Asked by: lyricaleopard
  • I believe yes

    With the improving technology of this day and age we are increasing in intellect power and man power allowing us to change and inovate the technology we have today. With this growing intellect, I mean people in terkey have already made a prototype transformer from the movie and have almost perfected it. With this fast space in changing technlogy we really are getting closer to changing what we can do with the building blocks of the universe.

  • The Technology Already Exists

    Atoms range in size from a few nanometers to hundreds of nanometers and you can already see even individual hydrogen atoms under a microscope. However, quanta have been called "formless" due to the Heisenberg Indeterminacy Principle and are contextual, meaning, they take on whatever shapes and properties the specific context will allow and can even occupy two places simultaneously.

  • By the nature of atoms seeing in the sense of light them is impossible.

    An atom is much smaller than the wavelength of the visible spectrum. It starts just bellow 400 nanometres but the largest nuclear radius of any atom is Cesium at about 270 picometers i.e. about a quarter of a nanometre. Therefor we will never be able to see them in the sense of physically looking at them. We can however observe them and their constituent parts in a number of ways. You can observe the magnetic fields, their mass, and how they interact with various objects. On the subject of interacting with atoms we do that all the time. We split atoms in fission, we combine atoms in fusion, we ionise them all the time. We can change their element without changing their weight in electron capture. Also to rely to the creators comment atoms aren't the building blocks to the universe, they aren't even close. Atoms are made up of protons and neutrons which are made up of quarks as well as electrons which are leptons and therefor as far as we know indivisible. Plus you have all the interaction particles such as gluons that are constantly in a nucleus and string theory brings in a whole can of worms that I can't fit into this box.

  • We will never see an atom in the sense of light.

    An atom is much smaller than the wavelength of the visible spectrum.

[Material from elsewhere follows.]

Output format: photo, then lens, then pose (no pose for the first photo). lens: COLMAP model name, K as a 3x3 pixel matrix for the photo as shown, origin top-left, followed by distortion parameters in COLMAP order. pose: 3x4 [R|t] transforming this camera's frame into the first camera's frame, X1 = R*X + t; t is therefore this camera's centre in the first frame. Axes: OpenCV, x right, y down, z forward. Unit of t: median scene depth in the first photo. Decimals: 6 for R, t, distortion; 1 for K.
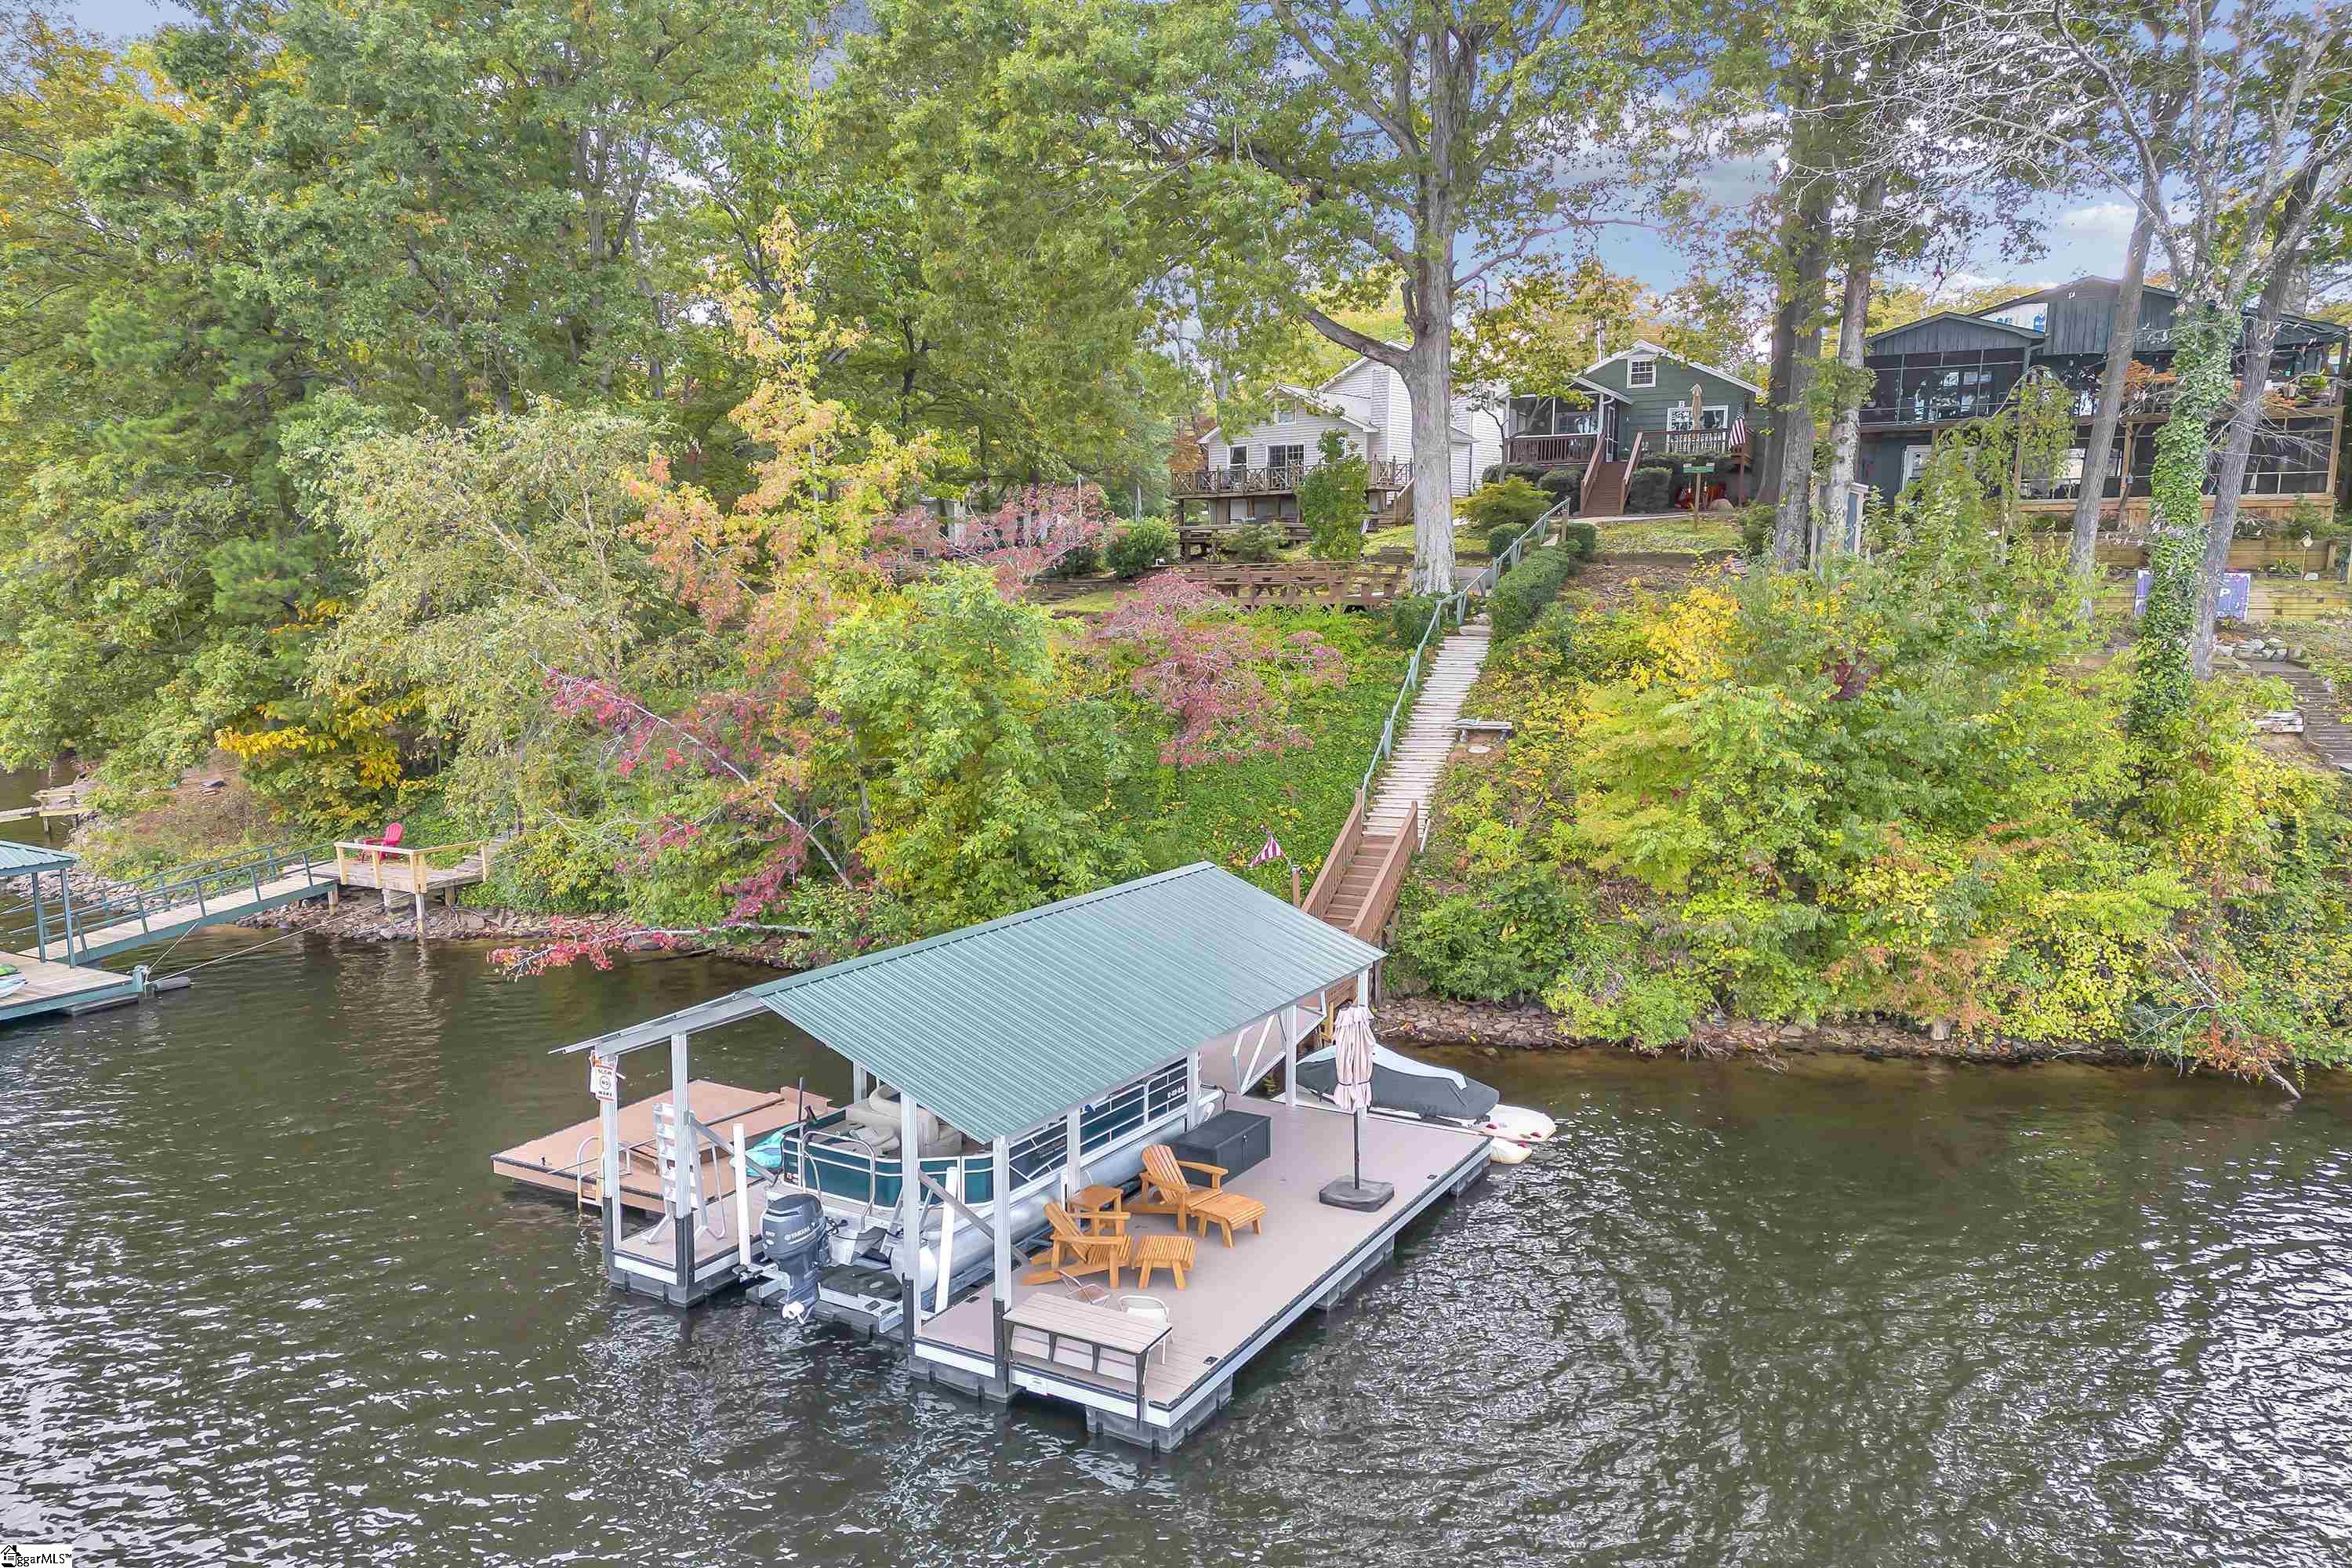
lens RADIAL K [[1653.8, 0, 1173.3], [0, 1653.8, 771.3], [0, 0, 1]] dist [0.035931, 0.000162]
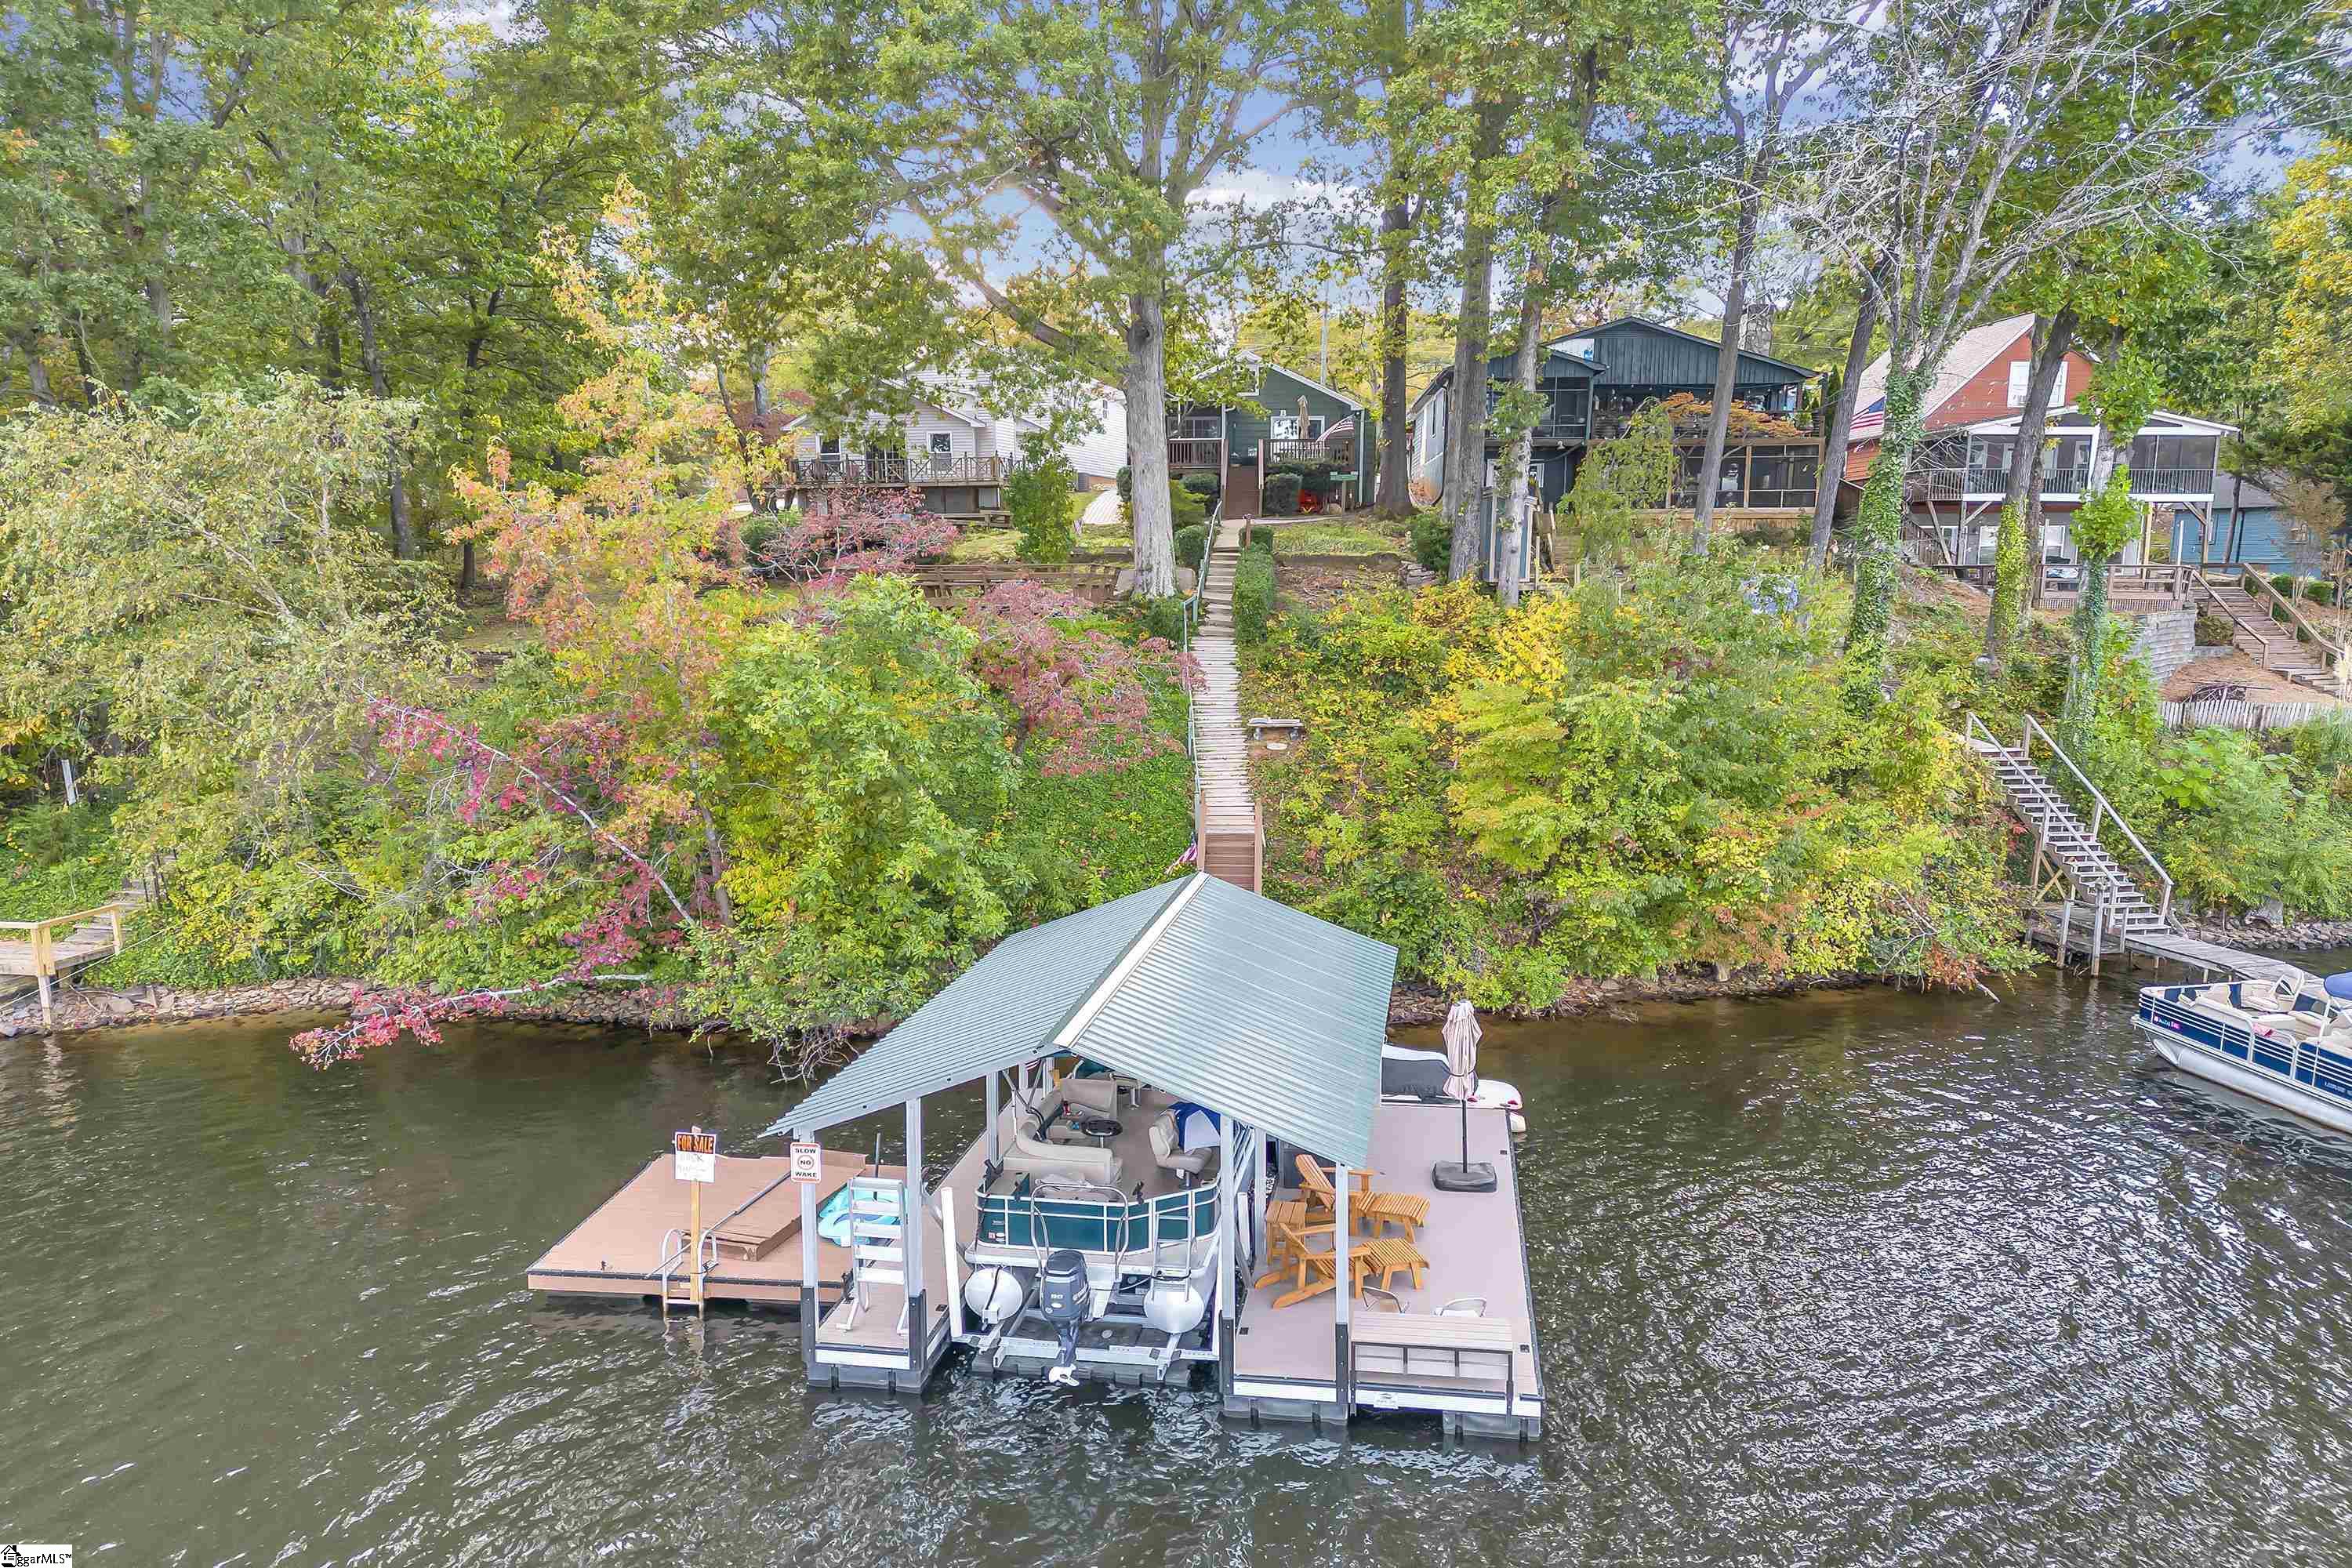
lens RADIAL K [[1651.3, 0, 1176.0], [0, 1651.3, 784.0], [0, 0, 1]] dist [0.032420, -0.004225]
pose [[0.931324, -0.049183, 0.360855, -0.326231], [0.043405, 0.998767, 0.024103, -0.022356], [-0.361596, -0.006785, 0.932310, 0.060551]]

It starts just bellow 400 nanometres but the largest nuclear radius of any atom is Cesium at about 270 picometers i.e. about a quarter of a nanometre. Therefor we will never be able to see them in the sense of physically looking at them. We can however observe them and their constituent parts in a number of ways. You can observe the magnetic fields, their mass, and how they interact with various objects. On the subject of interacting with atoms we do that all the time. We split atoms in fission, we combine atoms in fusion, we ionise them all the time. We can change their element without changing their weight in electron capture and do hundreds of other things to atoms.